-- Dataset extract follows --

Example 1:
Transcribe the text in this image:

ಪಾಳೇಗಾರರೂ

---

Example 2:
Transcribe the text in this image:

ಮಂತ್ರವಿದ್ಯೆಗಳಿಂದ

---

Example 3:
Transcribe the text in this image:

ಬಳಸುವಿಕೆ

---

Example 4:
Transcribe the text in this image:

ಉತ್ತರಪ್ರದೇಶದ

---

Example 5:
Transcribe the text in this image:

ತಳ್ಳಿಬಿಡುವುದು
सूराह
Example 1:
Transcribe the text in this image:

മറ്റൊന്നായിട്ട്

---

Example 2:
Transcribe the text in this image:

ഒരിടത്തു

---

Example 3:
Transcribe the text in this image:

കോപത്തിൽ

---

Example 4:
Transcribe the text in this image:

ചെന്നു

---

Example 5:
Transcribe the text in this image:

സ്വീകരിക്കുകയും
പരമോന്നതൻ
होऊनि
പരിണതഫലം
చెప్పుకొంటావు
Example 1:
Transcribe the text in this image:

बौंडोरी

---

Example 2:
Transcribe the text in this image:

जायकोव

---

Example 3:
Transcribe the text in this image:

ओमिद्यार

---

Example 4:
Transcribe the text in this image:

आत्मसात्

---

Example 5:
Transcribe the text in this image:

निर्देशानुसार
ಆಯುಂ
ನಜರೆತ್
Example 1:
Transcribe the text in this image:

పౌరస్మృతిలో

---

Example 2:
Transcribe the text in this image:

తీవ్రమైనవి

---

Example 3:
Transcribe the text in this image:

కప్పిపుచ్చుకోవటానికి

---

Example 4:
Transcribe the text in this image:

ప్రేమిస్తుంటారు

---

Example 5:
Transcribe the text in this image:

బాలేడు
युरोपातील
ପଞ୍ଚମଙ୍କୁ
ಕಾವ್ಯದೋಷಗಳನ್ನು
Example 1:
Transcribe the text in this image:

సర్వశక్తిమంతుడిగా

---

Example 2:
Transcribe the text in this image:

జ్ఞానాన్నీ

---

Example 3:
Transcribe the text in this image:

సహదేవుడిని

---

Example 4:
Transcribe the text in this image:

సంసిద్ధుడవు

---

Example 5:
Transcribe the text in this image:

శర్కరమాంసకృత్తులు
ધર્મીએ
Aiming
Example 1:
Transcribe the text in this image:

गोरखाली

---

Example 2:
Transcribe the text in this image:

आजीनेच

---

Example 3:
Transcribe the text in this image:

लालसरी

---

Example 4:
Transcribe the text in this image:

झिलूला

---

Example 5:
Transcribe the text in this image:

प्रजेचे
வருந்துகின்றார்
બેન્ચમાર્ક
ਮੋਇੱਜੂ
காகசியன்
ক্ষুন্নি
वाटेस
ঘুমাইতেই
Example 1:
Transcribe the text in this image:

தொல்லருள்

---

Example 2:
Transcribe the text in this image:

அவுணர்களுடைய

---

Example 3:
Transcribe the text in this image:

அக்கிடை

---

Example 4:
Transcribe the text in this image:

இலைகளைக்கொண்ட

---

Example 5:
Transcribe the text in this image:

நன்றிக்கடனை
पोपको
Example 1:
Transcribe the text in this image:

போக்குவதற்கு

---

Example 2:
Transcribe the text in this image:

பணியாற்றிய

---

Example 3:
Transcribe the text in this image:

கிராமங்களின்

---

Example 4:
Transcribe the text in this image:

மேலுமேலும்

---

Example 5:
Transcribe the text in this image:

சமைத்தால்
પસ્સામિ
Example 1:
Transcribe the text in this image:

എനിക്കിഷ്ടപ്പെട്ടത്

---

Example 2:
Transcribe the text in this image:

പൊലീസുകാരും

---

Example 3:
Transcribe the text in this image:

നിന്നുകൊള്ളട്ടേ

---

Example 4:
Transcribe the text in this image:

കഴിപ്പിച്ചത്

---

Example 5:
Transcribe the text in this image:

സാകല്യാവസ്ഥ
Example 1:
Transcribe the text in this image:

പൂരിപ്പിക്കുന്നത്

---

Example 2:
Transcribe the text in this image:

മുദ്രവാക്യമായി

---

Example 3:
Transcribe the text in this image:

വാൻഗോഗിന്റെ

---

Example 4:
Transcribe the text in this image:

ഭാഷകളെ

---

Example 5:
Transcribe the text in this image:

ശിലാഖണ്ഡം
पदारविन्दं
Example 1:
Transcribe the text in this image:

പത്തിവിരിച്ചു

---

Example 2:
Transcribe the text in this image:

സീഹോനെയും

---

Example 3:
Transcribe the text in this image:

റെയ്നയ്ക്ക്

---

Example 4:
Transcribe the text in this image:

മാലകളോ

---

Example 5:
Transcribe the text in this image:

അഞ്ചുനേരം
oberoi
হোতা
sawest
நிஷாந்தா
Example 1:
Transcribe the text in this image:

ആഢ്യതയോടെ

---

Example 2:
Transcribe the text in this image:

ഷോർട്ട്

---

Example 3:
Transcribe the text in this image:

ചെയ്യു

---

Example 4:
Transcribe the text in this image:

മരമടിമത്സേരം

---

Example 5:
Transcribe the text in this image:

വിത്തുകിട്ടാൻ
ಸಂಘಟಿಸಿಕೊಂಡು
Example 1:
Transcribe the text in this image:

-- Dataset extract concluded --

* [To do]: Copy out the records above exactly and completely.

* [Result]:
Example 1:
Transcribe the text in this image:

ಪಾಳೇಗಾರರೂ

---

Example 2:
Transcribe the text in this image:

ಮಂತ್ರವಿದ್ಯೆಗಳಿಂದ

---

Example 3:
Transcribe the text in this image:

ಬಳಸುವಿಕೆ

---

Example 4:
Transcribe the text in this image:

ಉತ್ತರಪ್ರದೇಶದ

---

Example 5:
Transcribe the text in this image:

ತಳ್ಳಿಬಿಡುವುದು
सूराह
Example 1:
Transcribe the text in this image:

മറ്റൊന്നായിട്ട്

---

Example 2:
Transcribe the text in this image:

ഒരിടത്തു

---

Example 3:
Transcribe the text in this image:

കോപത്തിൽ

---

Example 4:
Transcribe the text in this image:

ചെന്നു

---

Example 5:
Transcribe the text in this image:

സ്വീകരിക്കുകയും
പരമോന്നതൻ
होऊनि
പരിണതഫലം
చెప్పుకొంటావు
Example 1:
Transcribe the text in this image:

बौंडोरी

---

Example 2:
Transcribe the text in this image:

जायकोव

---

Example 3:
Transcribe the text in this image:

ओमिद्यार

---

Example 4:
Transcribe the text in this image:

आत्मसात्

---

Example 5:
Transcribe the text in this image:

निर्देशानुसार
ಆಯುಂ
ನಜರೆತ್
Example 1:
Transcribe the text in this image:

పౌరస్మృతిలో

---

Example 2:
Transcribe the text in this image:

తీవ్రమైనవి

---

Example 3:
Transcribe the text in this image:

కప్పిపుచ్చుకోవటానికి

---

Example 4:
Transcribe the text in this image:

ప్రేమిస్తుంటారు

---

Example 5:
Transcribe the text in this image:

బాలేడు
युरोपातील
ପଞ୍ଚମଙ୍କୁ
ಕಾವ್ಯದೋಷಗಳನ್ನು
Example 1:
Transcribe the text in this image:

సర్వశక్తిమంతుడిగా

---

Example 2:
Transcribe the text in this image:

జ్ఞానాన్నీ

---

Example 3:
Transcribe the text in this image:

సహదేవుడిని

---

Example 4:
Transcribe the text in this image:

సంసిద్ధుడవు

---

Example 5:
Transcribe the text in this image:

శర్కరమాంసకృత్తులు
ધર્મીએ
Aiming
Example 1:
Transcribe the text in this image:

गोरखाली

---

Example 2:
Transcribe the text in this image:

आजीनेच

---

Example 3:
Transcribe the text in this image:

लालसरी

---

Example 4:
Transcribe the text in this image:

झिलूला

---

Example 5:
Transcribe the text in this image:

प्रजेचे
வருந்துகின்றார்
બેન્ચમાર્ક
ਮੋਇੱਜੂ
காகசியன்
ক্ষুন্নি
वाटेस
ঘুমাইতেই
Example 1:
Transcribe the text in this image:

தொல்லருள்

---

Example 2:
Transcribe the text in this image:

அவுணர்களுடைய

---

Example 3:
Transcribe the text in this image:

அக்கிடை

---

Example 4:
Transcribe the text in this image:

இலைகளைக்கொண்ட

---

Example 5:
Transcribe the text in this image:

நன்றிக்கடனை
पोपको
Example 1:
Transcribe the text in this image:

போக்குவதற்கு

---

Example 2:
Transcribe the text in this image:

பணியாற்றிய

---

Example 3:
Transcribe the text in this image:

கிராமங்களின்

---

Example 4:
Transcribe the text in this image:

மேலுமேலும்

---

Example 5:
Transcribe the text in this image:

சமைத்தால்
પસ્સામિ
Example 1:
Transcribe the text in this image:

എനിക്കിഷ്ടപ്പെട്ടത്

---

Example 2:
Transcribe the text in this image:

പൊലീസുകാരും

---

Example 3:
Transcribe the text in this image:

നിന്നുകൊള്ളട്ടേ

---

Example 4:
Transcribe the text in this image:

കഴിപ്പിച്ചത്

---

Example 5:
Transcribe the text in this image:

സാകല്യാവസ്ഥ
Example 1:
Transcribe the text in this image:

പൂരിപ്പിക്കുന്നത്

---

Example 2:
Transcribe the text in this image:

മുദ്രവാക്യമായി

---

Example 3:
Transcribe the text in this image:

വാൻഗോഗിന്റെ

---

Example 4:
Transcribe the text in this image:

ഭാഷകളെ

---

Example 5:
Transcribe the text in this image:

ശിലാഖണ്ഡം
पदारविन्दं
Example 1:
Transcribe the text in this image:

പത്തിവിരിച്ചു

---

Example 2:
Transcribe the text in this image:

സീഹോനെയും

---

Example 3:
Transcribe the text in this image:

റെയ്നയ്ക്ക്

---

Example 4:
Transcribe the text in this image:

മാലകളോ

---

Example 5:
Transcribe the text in this image:

അഞ്ചുനേരം
oberoi
হোতা
sawest
நிஷாந்தா
Example 1:
Transcribe the text in this image:

ആഢ്യതയോടെ

---

Example 2:
Transcribe the text in this image:

ഷോർട്ട്

---

Example 3:
Transcribe the text in this image:

ചെയ്യു

---

Example 4:
Transcribe the text in this image:

മരമടിമത്സേരം

---

Example 5:
Transcribe the text in this image:

വിത്തുകിട്ടാൻ
ಸಂಘಟಿಸಿಕೊಂಡು
Example 1:
Transcribe the text in this image:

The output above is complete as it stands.